Le projet Change le monde
Les bases de Change le monde, une œuvre à la fois, qui accueille autour de 400 participants par année, étaient donc jetées. L’idée derrière ce projet du Comité de solidarité Trois-Rivières était de se faire inviter dans des écoles et organismes communautaires afin de donner envie à des groupes de se lancer dans un projet artistique.
« Ce n’est jamais imposé », précise Javier Escamilla.
Le groupe s’installe donc en cercle pour discuter et l’artiste pose toutes sortes de questions. « Comment ça va, toi ? » « Penses-tu que la relève peut suffisamment prendre la parole ? » « Quelle est la force de la communauté ? » « Crois-tu que tu peux changer le monde à partir de l’art ? ».
C’est ainsi qu’à travers cette discussion, Javier Escamilla sait créer l’étincelle chez plusieurs, qui eux-mêmes oseront plonger dans un projet artistique en vue de transformer la société. Il les accompagne ensuite pendant environ dix séances pour faire avancer la création artistique. Il refuse de donner un thème annuel aux participants : « un vrai leader doit donner des outils pour que chacun soit libre, autonome et responsable de ses actes ».
Par exemple, une personne indignée par tous les déchets qu’on trouve dans les océans est amenée à réfléchir et à aller chercher de l’information sur le sujet pour mettre le doigt sur ce qu’elle souhaite dénoncer précisément. Puis, disons qu’une image de plongée sous-marine lui vient en tête, dans un décor rempli de vieux pneus de voiture. C’est alors que l’artiste demandera au participant s’il a quelque chose à proposer.
« C’est plus facile de dénoncer que de proposer », remarque-t-il.
Par exemple, le participant peut choisir d’utiliser de vieux pneus pour réaliser une sculpture qui dénonce les déchets qui s’accumulent dans l’océan.
****
(CONSIGNES)
A. Dans le texte sur le projet Change le monde, modifiez le passage qui va de « Par exemple, une » jusqu'à « s’accumulent dans l’océan. » en y remplaçant « déchets » par « débris ».
B. Répondez à ces questions à partir du texte sur le projet Change le monde :
(i) Combien de participants le projet accueille-t-il environ chaque année ?
(ii) Pendant combien de séances l'artiste accompagne-t-il les participants ?
(iii) Selon Javier Escamilla, qu'est-ce qui est plus facile que de proposer ?
C. Prolongez le texte sur le projet Change le monde au-delà de sa dernière phrase.
****
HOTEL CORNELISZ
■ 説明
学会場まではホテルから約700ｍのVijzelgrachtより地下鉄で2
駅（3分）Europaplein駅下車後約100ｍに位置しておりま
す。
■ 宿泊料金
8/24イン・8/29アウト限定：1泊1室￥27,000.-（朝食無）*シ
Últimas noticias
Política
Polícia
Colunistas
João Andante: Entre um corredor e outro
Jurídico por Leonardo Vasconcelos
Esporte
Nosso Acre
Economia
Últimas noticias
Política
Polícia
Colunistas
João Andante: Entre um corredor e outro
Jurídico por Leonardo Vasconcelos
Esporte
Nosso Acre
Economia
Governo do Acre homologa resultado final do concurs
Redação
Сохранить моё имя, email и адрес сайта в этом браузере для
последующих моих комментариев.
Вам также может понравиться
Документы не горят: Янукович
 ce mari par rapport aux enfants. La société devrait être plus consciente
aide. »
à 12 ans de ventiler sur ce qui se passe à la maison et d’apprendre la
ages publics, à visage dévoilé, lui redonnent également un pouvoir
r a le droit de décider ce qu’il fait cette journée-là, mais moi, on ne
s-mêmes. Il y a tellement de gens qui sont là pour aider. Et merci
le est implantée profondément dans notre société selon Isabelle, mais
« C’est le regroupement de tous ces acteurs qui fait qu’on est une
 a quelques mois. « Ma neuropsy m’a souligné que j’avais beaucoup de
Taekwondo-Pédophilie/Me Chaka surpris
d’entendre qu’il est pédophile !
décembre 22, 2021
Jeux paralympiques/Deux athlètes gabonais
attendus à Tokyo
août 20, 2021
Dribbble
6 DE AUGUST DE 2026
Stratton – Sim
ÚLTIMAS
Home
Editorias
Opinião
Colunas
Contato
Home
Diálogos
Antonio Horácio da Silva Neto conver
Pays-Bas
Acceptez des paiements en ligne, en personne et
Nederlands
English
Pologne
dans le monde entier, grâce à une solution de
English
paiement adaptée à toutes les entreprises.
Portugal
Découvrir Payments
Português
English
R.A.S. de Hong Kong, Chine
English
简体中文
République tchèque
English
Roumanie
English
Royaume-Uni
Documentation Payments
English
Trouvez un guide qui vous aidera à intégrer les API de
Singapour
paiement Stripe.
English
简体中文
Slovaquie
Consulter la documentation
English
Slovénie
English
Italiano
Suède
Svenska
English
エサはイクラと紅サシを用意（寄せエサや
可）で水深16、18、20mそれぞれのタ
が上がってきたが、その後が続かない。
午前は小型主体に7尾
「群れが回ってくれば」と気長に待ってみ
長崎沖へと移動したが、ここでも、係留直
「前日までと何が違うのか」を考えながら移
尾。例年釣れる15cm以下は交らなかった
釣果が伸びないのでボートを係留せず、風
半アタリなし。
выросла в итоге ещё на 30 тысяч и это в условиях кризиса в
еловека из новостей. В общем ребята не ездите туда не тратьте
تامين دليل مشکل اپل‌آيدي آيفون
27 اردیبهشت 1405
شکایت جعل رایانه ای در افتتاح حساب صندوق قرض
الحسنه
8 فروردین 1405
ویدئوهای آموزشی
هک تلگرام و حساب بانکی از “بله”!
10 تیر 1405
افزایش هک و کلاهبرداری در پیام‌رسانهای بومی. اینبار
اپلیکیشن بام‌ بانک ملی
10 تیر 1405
****
(VOS RÉPONSES)
A.
Par exemple, une personne indignée par tous les débris qu’on trouve dans les océans est amenée à réfléchir et à aller chercher de l’information sur le sujet pour mettre le doigt sur ce qu’elle souhaite dénoncer précisément. Puis, disons qu’une image de plongée sous-marine lui vient en tête, dans un décor rempli de vieux pneus de voiture. C’est alors que l’artiste demandera au participant s’il a quelque chose à proposer.
« C’est plus facile de dénoncer que de proposer », remarque-t-il.
Par exemple, le participant peut choisir d’utiliser de vieux pneus pour réaliser une sculpture qui dénonce les débris qui s’accumulent dans l’océan.

B.
(i) Autour de 400 participants par année.
(ii) Pendant environ dix séances.
(iii) Dénoncer.

C.
« Dans ce processus de recherche-création, la personne a un flash, mais elle est invitée à le nourrir, explique Javier Escamilla. C’est très différent de ce qu’on voit ailleurs et ça confronte les gens, ça les dérange dans leur confort. Les premières rencontres sont particulièrement difficiles pour les participants. »
Pour lui, l’art n’est pas un loisir, quelque chose qu’on fait pour se relaxer.
« Je prends l’art 100 % sérieusement », précise-t-il.
Le citoyen au musée
Si Change le monde, une œuvre à la fois est loin d’être un concours, une sélection de projets est tout de même réalisée chaque année pour monter une exposition à l’affiche un mois au Musée POP voué à la culture populaire du Québec.
« Entre 60 et 70 projets sont choisis pour leur engagement, la clarté du message véhiculé et la qualité artistique, explique Javier Escamilla. Environ 3000 personnes ont visité l’exposition cette année et l’an dernier. »
Par la suite, Change le monde, une œuvre à la fois devient une exposition itinérante. Elle est invitée à plusieurs événements liés au développement durable à travers la province.
Les projets de l’artiste-médiateur culturel l’amènent ainsi à découvrir le Québec un peu plus à chaque année. Cet été, ce sera Natashquan, où il réalisera des projets avec des communautés autochtones.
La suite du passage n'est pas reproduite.